Se despidieron en la estación donde bajó Joaquín, y Drew lo persiguió desde lejos, observándolo llegar a la casa de su víctima trastabillando para luego comenzar un alboroto ya que la hija de Eleonora se alteraba mucho cuando su marido llegaba ebrio y sin dinero, lo cual ocurría al menos dos veces por semana, y no era raro que se gritaran por horas, pero esta vez el alcohol era tan fuerte que pronto comenzaron a oírse golpes contra los muebles y ollas repiquetear, espectáculo que duró hasta pasada la medianoche.

Cuando el silencio regresó, Drew se escurrió por la parte trasera de la casa, entró por la ventana sin apenas hacer ruido y observó a Eleonora Cándida Gutiérrez completamente dormida y magullada por la paliza que les había propiciado su yerno tanto a ella como a toda su descendencia.

—Lamento que hayas tenido que pasar por esto —susurró ante la anciana dormida, en completa oscuridad—. Ya no tendrás que sufrir más.

La mujer abrió los ojos y trató de gritar, pero él, con extrema delicadeza, aplastó su rostro con una almohada y apagó su vida sin siquiera despertar a los demás. Forcejearon en silencio por unos gloriosos segundos en los que Drew sintió la gratitud de la anciana florecer en la medida que sus fuerzas la abandonaban hasta volverse un cuerpo inerte sobre su lecho.

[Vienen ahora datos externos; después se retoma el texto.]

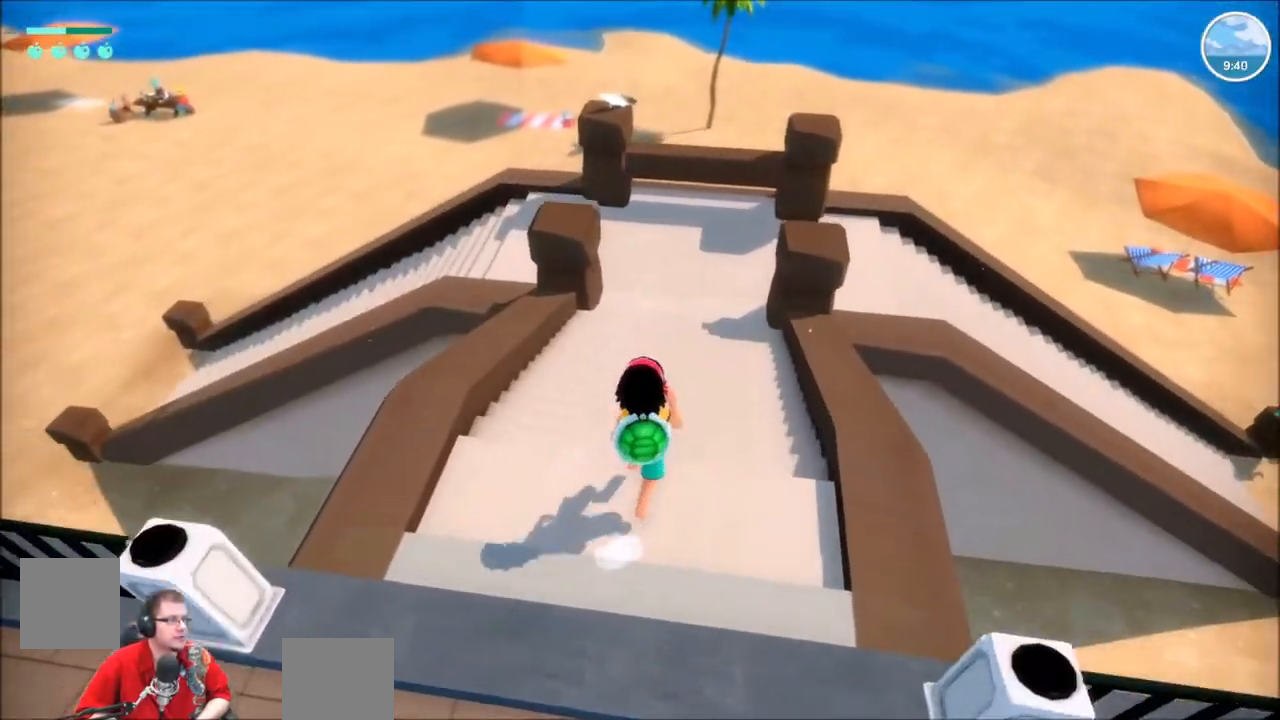
{"buttons": [], "left_stick": "up", "right_stick": "down-right", "events": [[134, "right_stick", "down-right"]]}
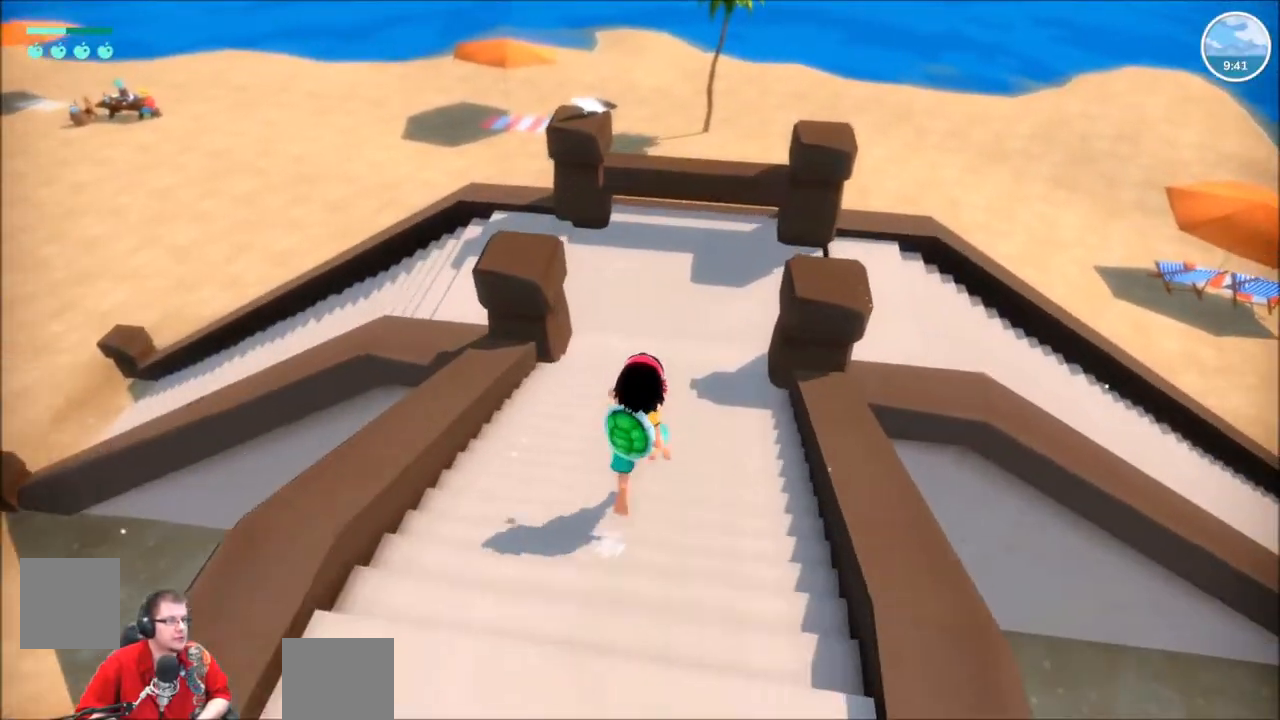
{"buttons": [], "left_stick": "up", "right_stick": "down-right", "events": []}
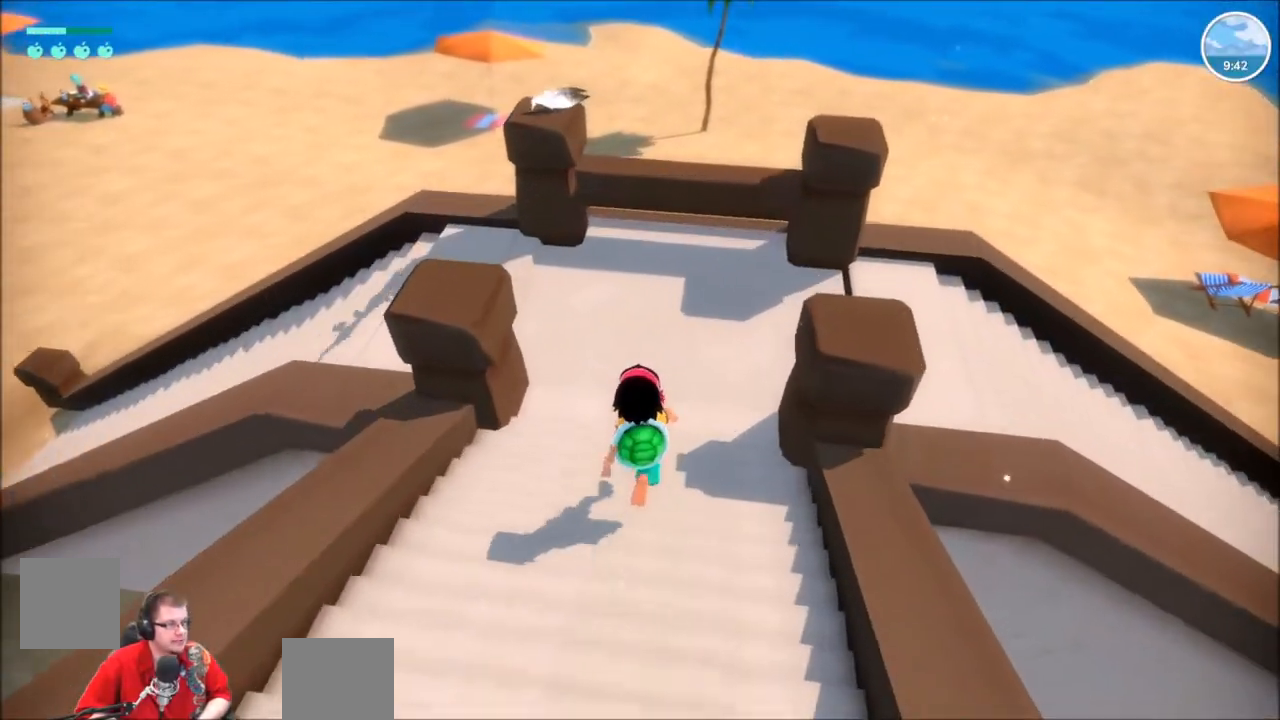
{"buttons": [], "left_stick": "up", "right_stick": "left", "events": [[300, "right_stick", "left"]]}
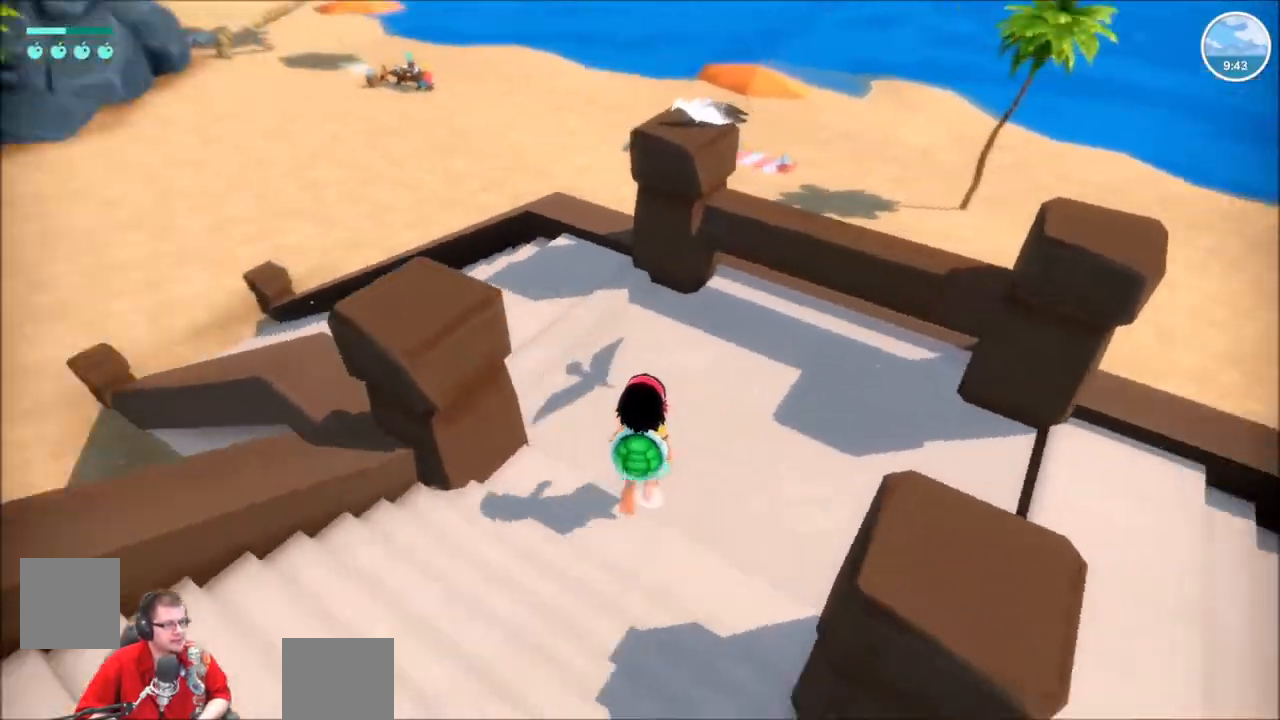
{"buttons": ["R2"], "left_stick": "up", "right_stick": "right", "events": [[433, "right_stick", "right"], [500, "R2", "down"]]}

Había cumplido. Retirarse fue un acto ceremonioso, casi protocolar, como si fuera el sacerdote de la muerte ofreciendo una vez más una de sus víctimas a un dios invisible y codicioso. Atravesó la ventana evadiendo las luces, se dejó caer con ligereza sobre el césped y huyó agazapado, con la astucia de un felino atravesando su territorio.

A la mañana recibió las felicitaciones de Padre. Los vecinos habían testificado haber oído un escándalo: gritos, golpes e insultos, y luego, ya por la mañana, habían encontrado el cuerpo de Eleonora sin vida, ahogada mientras dormía, y ni siquiera la esposa del acusado podía asegurar si él había sido el asesino de su madre o no.

—Fuiste tú, ¿no es verdad? —El niño asintió—. Felicidades, ese fue un trabajo perfecto. Toma esto, te lo has ganado. —Padre extendió su mano y dejó caer un nuevo papel sobre la mesa. En él había un nombre, y el comisario parecía realmente complacido de podérselo asignar.

—¿Sebastián Hernández? ¿Qué tiene de especial?

—Que tú no podrías matarlo ni que llevaras una granada. Este hombre no es un objetivo, es un instructor para mis mejores animales, y mañana comenzarás tu entrenamiento con él. Siéntete orgulloso; llevo tiempo siguiendo tu progreso y he decidido que tú serás un eslabón especial.

Padre echó al joven con estas palabras y lo envió a descansar para que al día siguiente comenzara su entrenamiento con el mejor instructor de combate y estrategias de aquel lugar. Seguramente se tratara de un expolicía, pero no había motivos para desconfiar. Después de todo, realmente creía que Padre le daría todo lo que le hiciera falta, siempre y cuando no considerara que su carencia fuera moral.